Nie chodził ze mną do piaskownicy, ani na plac zabaw. Nie chodził do szkoły na wywiadówki i nie było go przy mnie, gdy oblałam egzamin na prawo jazdy... Widząc go idącego ulicą raczej nie powinnam wołać: "tatooooo!", choć faktycznie nim jest. Tak, mam tatę księdza. Wie o mnie więcej niż przeciętny tata o swoim dziecku. Cieszy się i jest dumny, gdy opowiadam mu o dobrych rzeczach ze swojego życia. Martwi i troszczy się o mnie, gdy upadam. Podaje rękę, uśmiech, dobre słowo..., otacza modlitwą i błogosławi. Czasem rozmawiamy o miłości Boga, a innym razem jedynie o pogodzie. I choć zapewne nie zna nawet mojej mamy, to tak właśnie - on jest tatą. Tatą duchowym. Tym do zadań specjalnych. Gdy w duszy pojawia się rana - grzech - on jest gotowy by służyć, czasem nawet w środku nocy, albo o nieludzko wczesnym poranku. Nie pozwala mi zginąć w kolejkach do konfesjonału, bo wie, że dusza potrzebuje czegoś więcej, niż "proszę za pokutę dziesiątek różańca...". Nie potępia i nie odrzuca. Cierpliwie tłumaczy... A cierpliwości do dzieci (nawet tych jedynie duchowych, a może i w sposób szczególny właśnie do nich) potrzeba bardzo wiele! Pokazuje, jak słuchać Boga, by żyć w coraz większej z Nim jedności. Uczy modlitwy, odkłamuje kłamstwa i jest obecny.
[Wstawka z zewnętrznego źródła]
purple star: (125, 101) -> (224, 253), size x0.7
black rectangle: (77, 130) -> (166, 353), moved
Wymaga ode mnie i od siebie, bo jest tatą. Po co to wszystko? By rozwijać się duchowo, by rosnąć w Bogu i odkrywać prawdę. Czasem wystarczy słowo, sms, bym wiedziała, w którą stronę iść i nie zejść na manowce, a w kierunku zbawienia. Dobrze jest móc na każdym zakręcie życia słyszeć o Bożej miłości, która jest zupełnie darmowa, bezwarunkowa i wcale nie muszę sobie na nią zasłużyć. 
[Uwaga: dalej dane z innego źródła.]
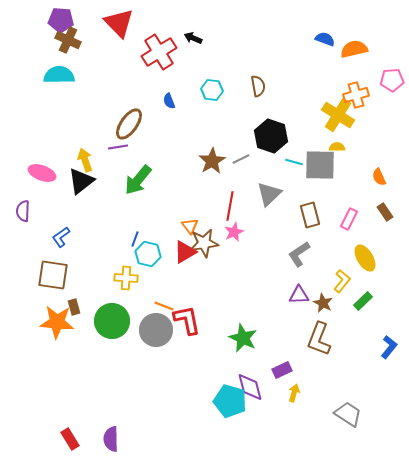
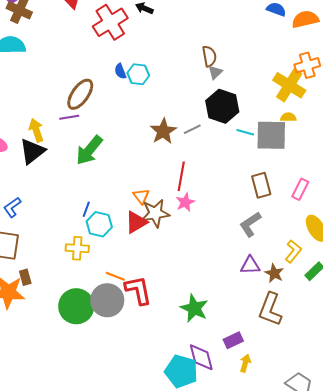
cyan hexagon: (212, 90) -> (138, 74), moved
gray triangle: (269, 194) -> (215, 72), moved, size x0.6
green circle: (112, 321) -> (76, 306), moved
Bo tak samo, ja my - rodzice - wkładamy często całe serce w wychowanie naszych pociech - nosząc ich radości, sukcesy, smutki, bóle, pragnąc by dzieci wyrosły na szczęśliwych, porządnych, uczciwych i kochających ludzi, tak samo duchowi ojcowie i duchowe mamy stanowią nieocenione wsparcie w rozwoju człowieka - bez względu na jego wiek. I choć ulepieni z tej samej gliny - często słabi, grzeszni, raniący... (polecam: http://wspolnotaswietegopawla.blogspot.com/2017/11/ksiadz-tez-czowiek.html#more), to jednak powołani przez samego Boga, by jak dobry pasterz prowadzić swe owce tak, by nie zginęły.
Dziękuję Ci Jezu za życie mojego duchowego taty i dziękuję za życie każdego kapłana, który podejmuje trud bycia duchowym tatą.